Every now and again, I like to pick up a book on something I’m curious about. This time it was James Nestor’s book titled ‘Deep’ about a sport I find fascinating, freediving.

Freedivers go down upto 200-300 feet on a single breath of air and stay down for 4-5 minutes. This sounded incredible and I wanted to find out more.

The book starts with competitive free diving which is the second most dangerous sport after base jumping, and for good reason. But that is not the essence of what freediving is.

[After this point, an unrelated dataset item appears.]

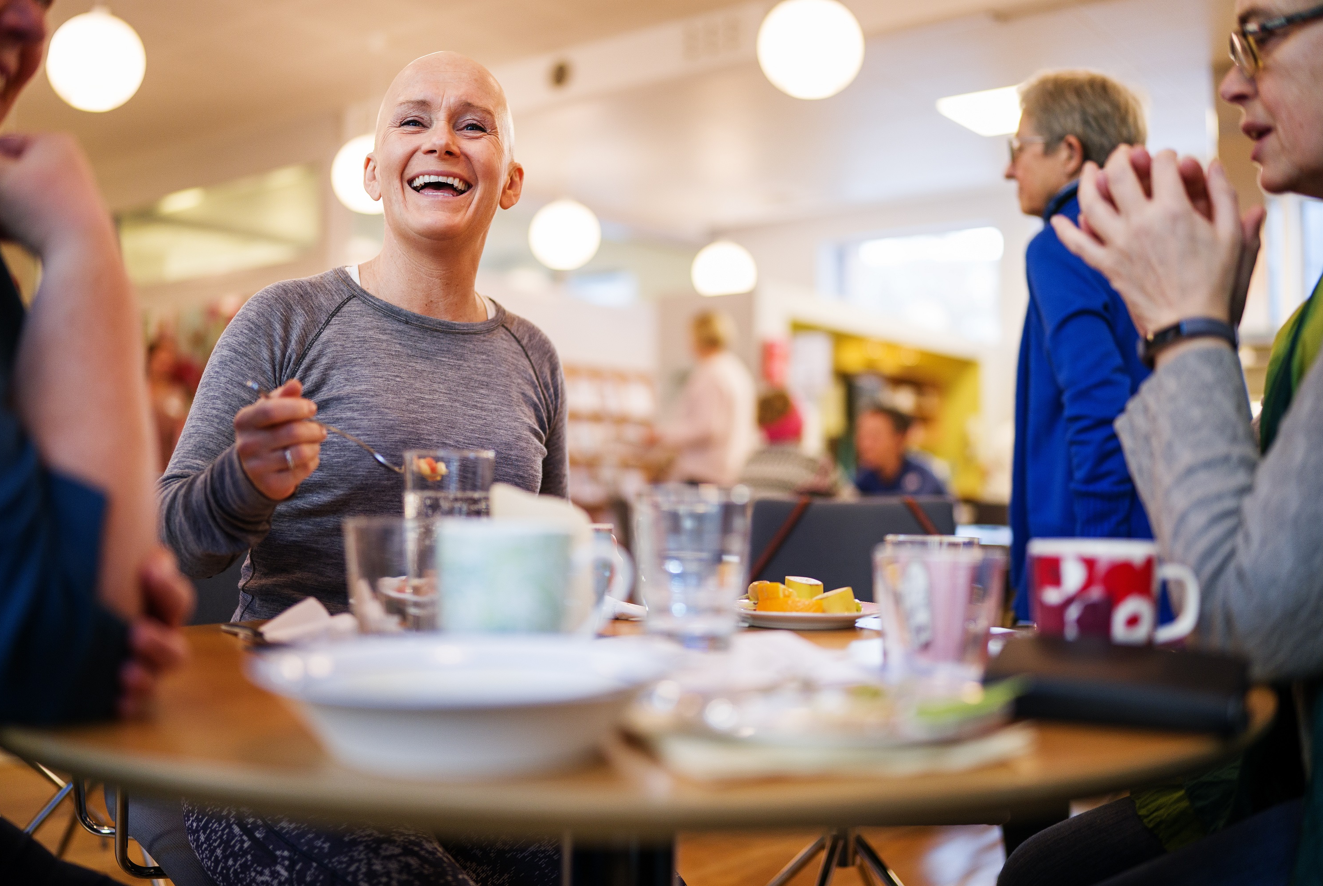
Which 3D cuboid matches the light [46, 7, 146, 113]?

Our bodies in the water are transformed by something called ‘mammalian dive reflex’ or the master switch of life. A series of physiological changes take place in our brain, lungs, heart and other organs, the moment we put our faces in water. The deeper we dive, the more pronounced are these reflexes, which protects our organs from the immense pressure under water. For example, elite divers have their heart rate slow down to 7 beats per second, thereby needing far less oxygen than on land. Under normal conditions humans have a blood-oxygen saturation of 98-100 percent. Few healthy people will ever go below 95 percent, and yet elite free divers have recorded blood-oxygen saturation at 40 percent while maintaining mental and physical acuity. Ancient cultures used the master switch to harvest sponge, pearls, coral and food by diving hundreds of feet for as long as fifteen minutes at a time. This is a skill that modern humans can reclaim through practice.

The author explores our own origins from the ocean through the similarities between humans and life forms in the deepest waters. We begin life in an amniotic fluid which has almost the same make up as sea water. Apparently, the one-month-old human embryo grows Fin-like structures before they develops into feet. At five weeks, a fetus’s heart has two chambers, a characteristic shared with fish. Infants will reflexively swim breaststroke when held in water and can hold their breath easily for forty seconds, longer than many adults.

Freediving is used by researchers to study marine ecosystems in a way that was not possible using scuba or robotic vehicles. The book is packed with little known facts about the ocean and its inhabitants. Consider this, Dolphins use their name signatures when they approach other dolphins, to identify themselves. They also speak their names when they approach humans. The frequency of communication dolphins use in water, matches the frequency of human speech, when we account for the density of the water. Marine mammals like dolphins and whales may also use a form of visual language called holographic communication. This is similar to us exchanging photos on smartphones!

The book made me reflect on our place in the world, through an activity with deep roots in our shared past. A skill that is available to anyone willing to undergo the initial discomfort of going without breathing for manageable lengths. It laid bare our assumptions of what is logical and what we consider possible. We are alive at the edge of our comfort and ability, all else is mere existence.